_Exercise prompt_
Give again, word for word, every line below from the one that has "remapping cookbook recipes" through the one that has "SwiftRSA requires Swift", both included, and no others.
________
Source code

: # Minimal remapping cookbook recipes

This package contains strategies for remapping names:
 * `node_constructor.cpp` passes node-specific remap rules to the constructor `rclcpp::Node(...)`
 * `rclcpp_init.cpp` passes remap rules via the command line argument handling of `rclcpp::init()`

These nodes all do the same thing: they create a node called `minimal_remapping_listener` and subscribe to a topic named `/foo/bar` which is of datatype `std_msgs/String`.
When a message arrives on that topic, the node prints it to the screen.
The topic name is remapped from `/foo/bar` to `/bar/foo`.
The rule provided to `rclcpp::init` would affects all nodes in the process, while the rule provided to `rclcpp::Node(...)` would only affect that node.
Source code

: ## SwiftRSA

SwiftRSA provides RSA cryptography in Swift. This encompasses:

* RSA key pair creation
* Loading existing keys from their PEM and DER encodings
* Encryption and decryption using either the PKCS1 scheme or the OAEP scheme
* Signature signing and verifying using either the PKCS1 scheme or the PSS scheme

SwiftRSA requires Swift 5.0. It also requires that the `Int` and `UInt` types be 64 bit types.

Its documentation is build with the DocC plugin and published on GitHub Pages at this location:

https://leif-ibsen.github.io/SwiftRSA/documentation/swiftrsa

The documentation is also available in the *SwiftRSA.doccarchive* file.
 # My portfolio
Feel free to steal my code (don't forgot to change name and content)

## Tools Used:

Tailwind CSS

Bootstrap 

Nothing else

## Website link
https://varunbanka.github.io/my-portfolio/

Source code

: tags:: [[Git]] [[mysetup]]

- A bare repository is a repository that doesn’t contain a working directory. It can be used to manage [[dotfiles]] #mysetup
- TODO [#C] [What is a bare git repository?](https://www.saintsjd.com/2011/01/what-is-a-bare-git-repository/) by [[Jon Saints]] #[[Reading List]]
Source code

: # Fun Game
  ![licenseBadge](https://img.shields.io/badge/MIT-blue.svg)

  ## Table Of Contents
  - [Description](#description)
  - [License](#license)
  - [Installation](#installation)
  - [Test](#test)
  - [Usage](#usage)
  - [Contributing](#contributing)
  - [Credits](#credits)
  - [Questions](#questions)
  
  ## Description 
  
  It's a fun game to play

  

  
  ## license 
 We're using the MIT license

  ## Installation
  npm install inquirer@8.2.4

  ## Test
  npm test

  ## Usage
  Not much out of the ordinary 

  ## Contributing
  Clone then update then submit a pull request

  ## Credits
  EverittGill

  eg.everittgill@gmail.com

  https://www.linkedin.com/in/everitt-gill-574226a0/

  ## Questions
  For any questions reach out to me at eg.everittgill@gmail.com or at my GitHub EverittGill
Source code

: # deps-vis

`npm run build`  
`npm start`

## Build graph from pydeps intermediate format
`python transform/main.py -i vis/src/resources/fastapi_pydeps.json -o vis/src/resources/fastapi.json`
________
_Written solution_
: # Minimal remapping cookbook recipes

This package contains strategies for remapping names:
 * `node_constructor.cpp` passes node-specific remap rules to the constructor `rclcpp::Node(...)`
 * `rclcpp_init.cpp` passes remap rules via the command line argument handling of `rclcpp::init()`

These nodes all do the same thing: they create a node called `minimal_remapping_listener` and subscribe to a topic named `/foo/bar` which is of datatype `std_msgs/String`.
When a message arrives on that topic, the node prints it to the screen.
The topic name is remapped from `/foo/bar` to `/bar/foo`.
The rule provided to `rclcpp::init` would affects all nodes in the process, while the rule provided to `rclcpp::Node(...)` would only affect that node.
Source code

: ## SwiftRSA

SwiftRSA provides RSA cryptography in Swift. This encompasses:

* RSA key pair creation
* Loading existing keys from their PEM and DER encodings
* Encryption and decryption using either the PKCS1 scheme or the OAEP scheme
* Signature signing and verifying using either the PKCS1 scheme or the PSS scheme

SwiftRSA requires Swift 5.0. It also requires that the `Int` and `UInt` types be 64 bit types.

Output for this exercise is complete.